■ EXERCISE OBJECTIVE
Please repeat only the lines below starting at the line that holds "TOTAL RUGBY LEAGUE" and ending at the line that holds "our Facebook page for", exactly, with both of those lines included and every picture omitted.

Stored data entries
—————
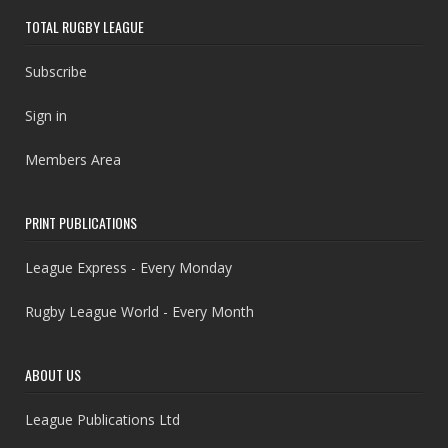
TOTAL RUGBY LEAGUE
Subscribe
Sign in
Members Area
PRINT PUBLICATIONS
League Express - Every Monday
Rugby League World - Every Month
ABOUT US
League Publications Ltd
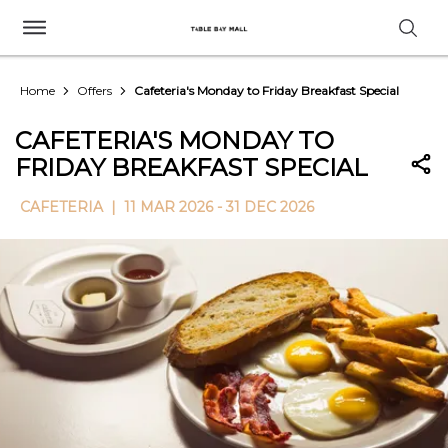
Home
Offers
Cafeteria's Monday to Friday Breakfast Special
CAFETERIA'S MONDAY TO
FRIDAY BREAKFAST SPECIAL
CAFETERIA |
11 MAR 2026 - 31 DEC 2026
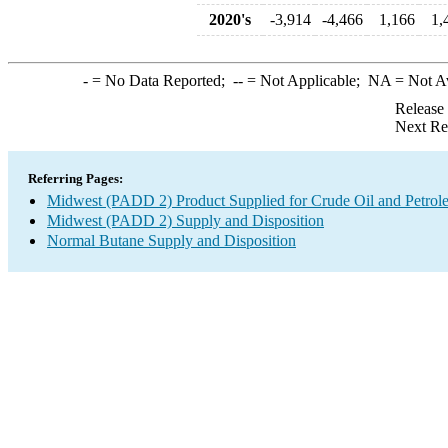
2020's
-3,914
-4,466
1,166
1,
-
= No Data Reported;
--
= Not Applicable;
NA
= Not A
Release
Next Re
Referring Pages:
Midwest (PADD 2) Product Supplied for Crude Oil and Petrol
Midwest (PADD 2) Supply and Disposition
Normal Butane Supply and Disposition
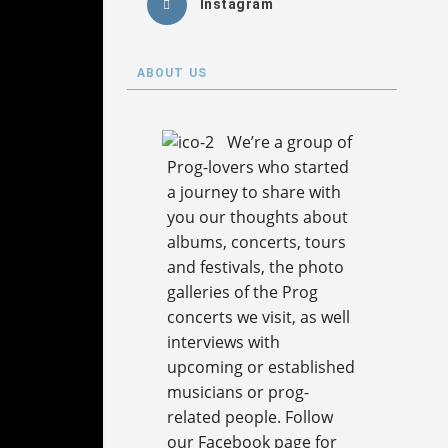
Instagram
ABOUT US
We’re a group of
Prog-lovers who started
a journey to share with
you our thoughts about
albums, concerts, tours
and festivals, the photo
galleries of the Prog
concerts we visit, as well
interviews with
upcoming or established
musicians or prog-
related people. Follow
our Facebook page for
—————
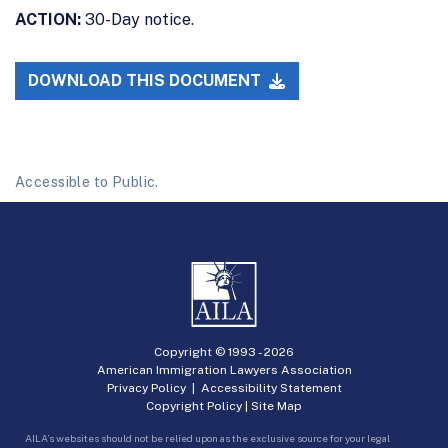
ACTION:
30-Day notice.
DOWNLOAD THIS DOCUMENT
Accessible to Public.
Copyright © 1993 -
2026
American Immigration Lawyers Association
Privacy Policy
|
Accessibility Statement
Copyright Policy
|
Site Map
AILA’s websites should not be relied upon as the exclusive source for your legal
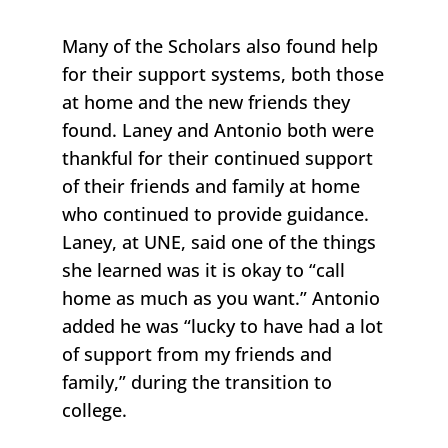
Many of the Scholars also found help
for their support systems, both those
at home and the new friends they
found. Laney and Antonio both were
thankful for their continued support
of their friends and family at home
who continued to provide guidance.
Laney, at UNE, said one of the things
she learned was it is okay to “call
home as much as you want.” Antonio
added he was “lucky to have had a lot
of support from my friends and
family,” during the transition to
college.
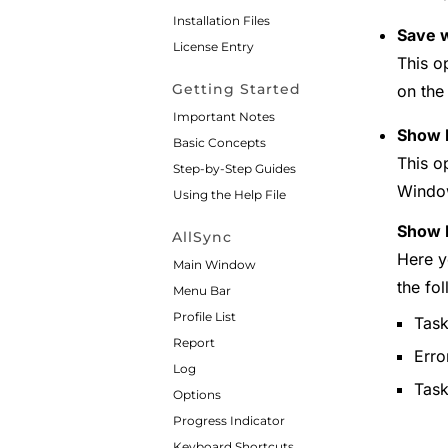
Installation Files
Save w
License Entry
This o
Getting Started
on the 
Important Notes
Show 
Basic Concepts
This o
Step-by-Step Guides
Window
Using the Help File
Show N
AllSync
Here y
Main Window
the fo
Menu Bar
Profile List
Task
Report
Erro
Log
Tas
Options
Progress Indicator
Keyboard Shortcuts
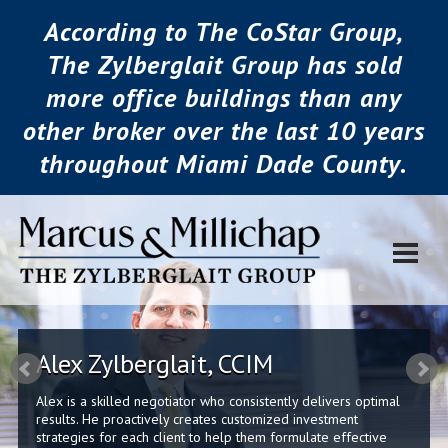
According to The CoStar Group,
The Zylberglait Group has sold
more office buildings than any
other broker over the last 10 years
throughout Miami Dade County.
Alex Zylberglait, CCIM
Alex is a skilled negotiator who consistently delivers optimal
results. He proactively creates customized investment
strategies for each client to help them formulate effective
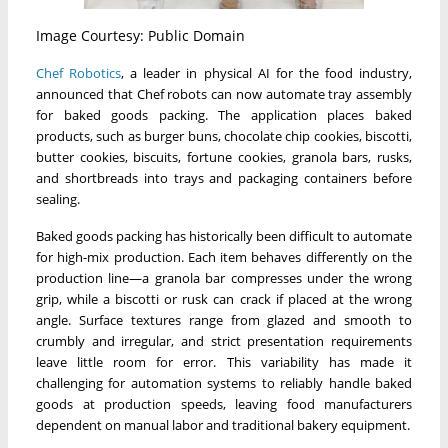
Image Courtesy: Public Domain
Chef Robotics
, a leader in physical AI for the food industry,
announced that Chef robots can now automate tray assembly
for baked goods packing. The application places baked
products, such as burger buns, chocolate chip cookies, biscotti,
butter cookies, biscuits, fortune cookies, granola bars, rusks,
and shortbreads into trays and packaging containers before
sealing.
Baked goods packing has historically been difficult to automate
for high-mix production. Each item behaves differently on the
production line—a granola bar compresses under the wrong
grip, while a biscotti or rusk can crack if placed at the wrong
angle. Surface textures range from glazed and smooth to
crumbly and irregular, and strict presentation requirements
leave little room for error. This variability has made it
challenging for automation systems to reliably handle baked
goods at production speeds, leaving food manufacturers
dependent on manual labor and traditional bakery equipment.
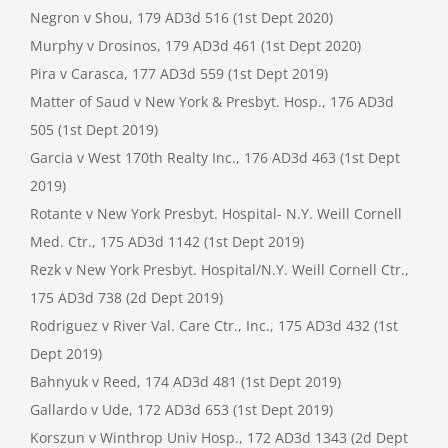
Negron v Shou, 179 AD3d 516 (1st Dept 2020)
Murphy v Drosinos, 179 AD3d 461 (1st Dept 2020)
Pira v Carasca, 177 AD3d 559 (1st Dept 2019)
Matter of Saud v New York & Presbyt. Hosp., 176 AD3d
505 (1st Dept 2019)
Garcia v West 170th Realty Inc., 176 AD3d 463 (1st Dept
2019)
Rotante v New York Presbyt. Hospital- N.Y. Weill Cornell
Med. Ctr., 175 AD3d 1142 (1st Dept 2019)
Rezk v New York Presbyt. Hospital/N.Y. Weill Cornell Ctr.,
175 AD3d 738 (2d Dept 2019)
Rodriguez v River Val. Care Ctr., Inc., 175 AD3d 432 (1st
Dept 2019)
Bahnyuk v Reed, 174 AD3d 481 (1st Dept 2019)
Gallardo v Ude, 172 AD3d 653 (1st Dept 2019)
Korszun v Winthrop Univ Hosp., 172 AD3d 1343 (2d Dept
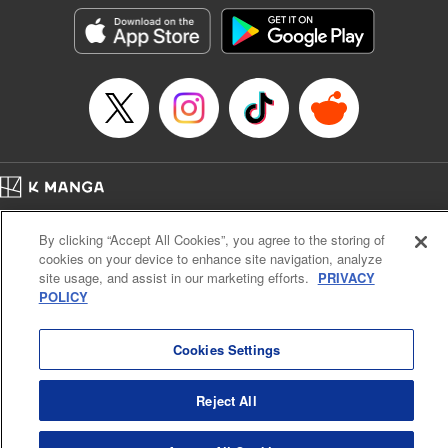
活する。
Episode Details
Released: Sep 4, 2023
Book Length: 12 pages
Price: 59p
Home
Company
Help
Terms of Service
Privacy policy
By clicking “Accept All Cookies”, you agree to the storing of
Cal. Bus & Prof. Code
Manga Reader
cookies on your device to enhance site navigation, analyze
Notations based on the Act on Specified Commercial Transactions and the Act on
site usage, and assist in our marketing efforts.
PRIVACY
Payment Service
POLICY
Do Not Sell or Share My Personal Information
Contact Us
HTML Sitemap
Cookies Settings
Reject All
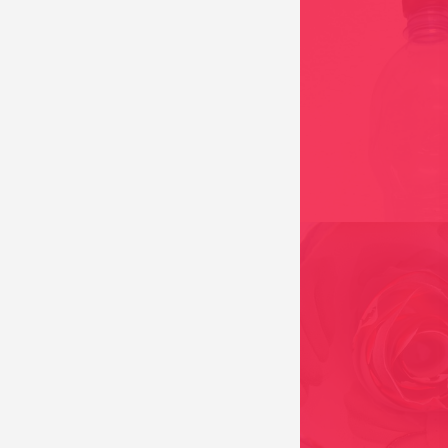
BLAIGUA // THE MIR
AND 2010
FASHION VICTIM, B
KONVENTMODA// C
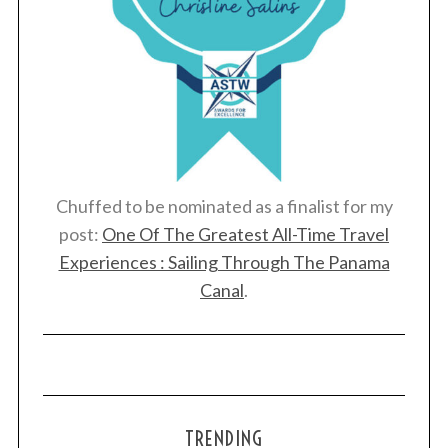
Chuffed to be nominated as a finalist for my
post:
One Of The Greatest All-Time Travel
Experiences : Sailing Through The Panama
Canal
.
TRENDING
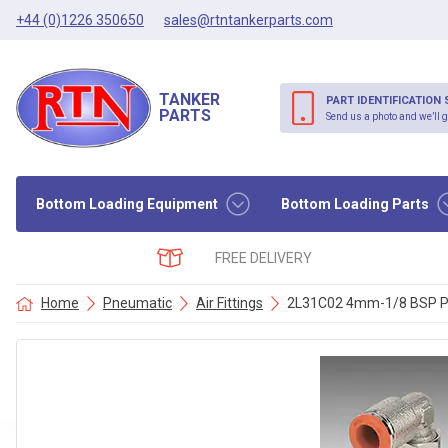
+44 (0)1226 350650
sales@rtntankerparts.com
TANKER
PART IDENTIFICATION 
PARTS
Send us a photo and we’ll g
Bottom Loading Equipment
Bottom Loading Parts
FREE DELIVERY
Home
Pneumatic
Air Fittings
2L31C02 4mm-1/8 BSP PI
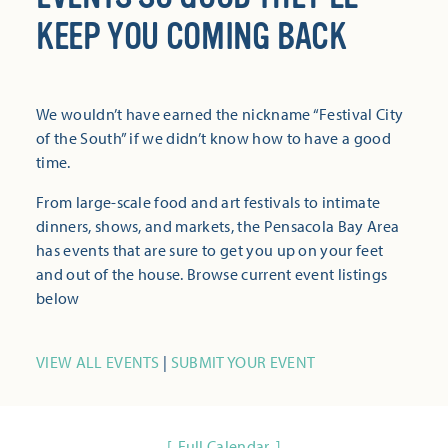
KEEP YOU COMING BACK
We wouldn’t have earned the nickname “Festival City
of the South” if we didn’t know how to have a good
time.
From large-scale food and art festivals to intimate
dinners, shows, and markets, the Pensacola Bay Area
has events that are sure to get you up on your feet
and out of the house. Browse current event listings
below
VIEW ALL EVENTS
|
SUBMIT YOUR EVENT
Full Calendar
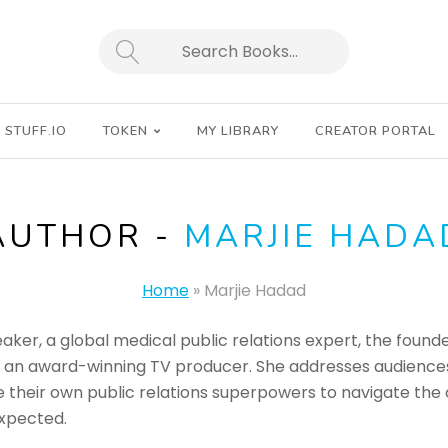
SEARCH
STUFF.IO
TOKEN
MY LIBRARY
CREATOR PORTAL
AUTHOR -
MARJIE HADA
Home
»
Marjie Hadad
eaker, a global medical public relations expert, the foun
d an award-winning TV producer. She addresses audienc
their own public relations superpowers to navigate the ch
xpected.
—————
■ FINAL ANSWER
TOTAL RUGBY LEAGUE
Subscribe
Sign in
Members Area
PRINT PUBLICATIONS
League Express - Every Monday
Rugby League World - Every Month
ABOUT US
League Publications Ltd
Home
Offers
Cafeteria's Monday to Friday Breakfast Special
CAFETERIA'S MONDAY TO
FRIDAY BREAKFAST SPECIAL
CAFETERIA |
11 MAR 2026 - 31 DEC 2026
2020's
-3,914
-4,466
1,166
1,
-
= No Data Reported;
--
= Not Applicable;
NA
= Not A
Release
Next Re
Referring Pages:
Midwest (PADD 2) Product Supplied for Crude Oil and Petrol
Midwest (PADD 2) Supply and Disposition
Normal Butane Supply and Disposition
Instagram
ABOUT US
We’re a group of
Prog-lovers who started
a journey to share with
you our thoughts about
albums, concerts, tours
and festivals, the photo
galleries of the Prog
concerts we visit, as well
interviews with
upcoming or established
musicians or prog-
related people. Follow
our Facebook page for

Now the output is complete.